**Brief:**
Write out the lines below word for word, leaving out the pictures.

Stored data entries

#####

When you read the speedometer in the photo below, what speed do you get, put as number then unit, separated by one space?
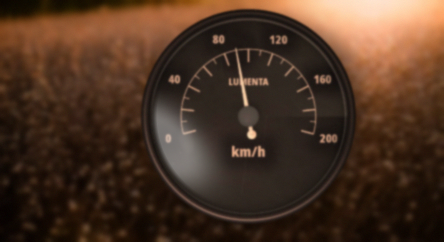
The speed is 90 km/h
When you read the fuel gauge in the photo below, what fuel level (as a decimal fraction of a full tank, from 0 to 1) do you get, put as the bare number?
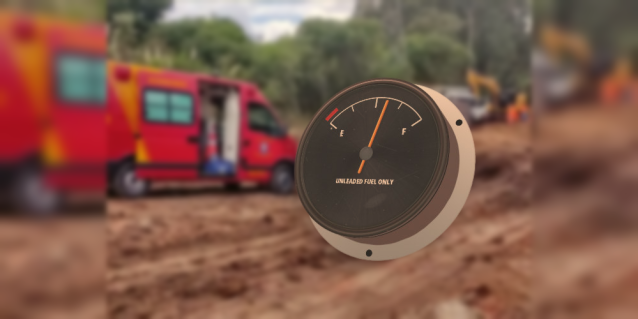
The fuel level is 0.625
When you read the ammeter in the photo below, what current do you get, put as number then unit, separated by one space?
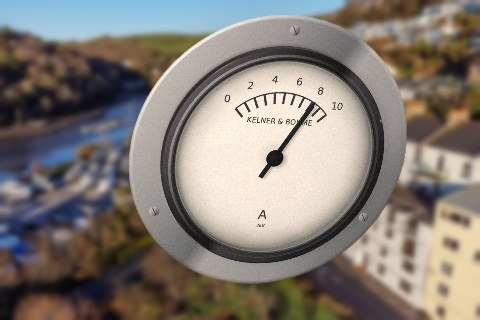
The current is 8 A
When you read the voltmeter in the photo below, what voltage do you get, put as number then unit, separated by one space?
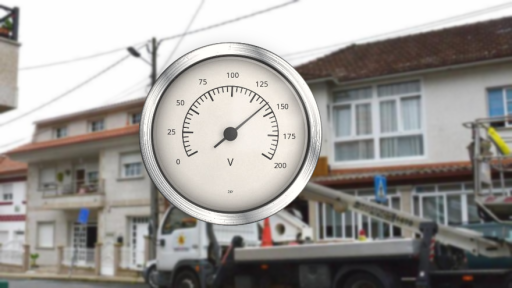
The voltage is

#####

**Answer for the task:**
When you read the speedometer in the photo below, what speed do you get, put as number then unit, separated by one space?
The speed is 90 km/h
When you read the fuel gauge in the photo below, what fuel level (as a decimal fraction of a full tank, from 0 to 1) do you get, put as the bare number?
The fuel level is 0.625
When you read the ammeter in the photo below, what current do you get, put as number then unit, separated by one space?
The current is 8 A
When you read the voltmeter in the photo below, what voltage do you get, put as number then unit, separated by one space?
The voltage is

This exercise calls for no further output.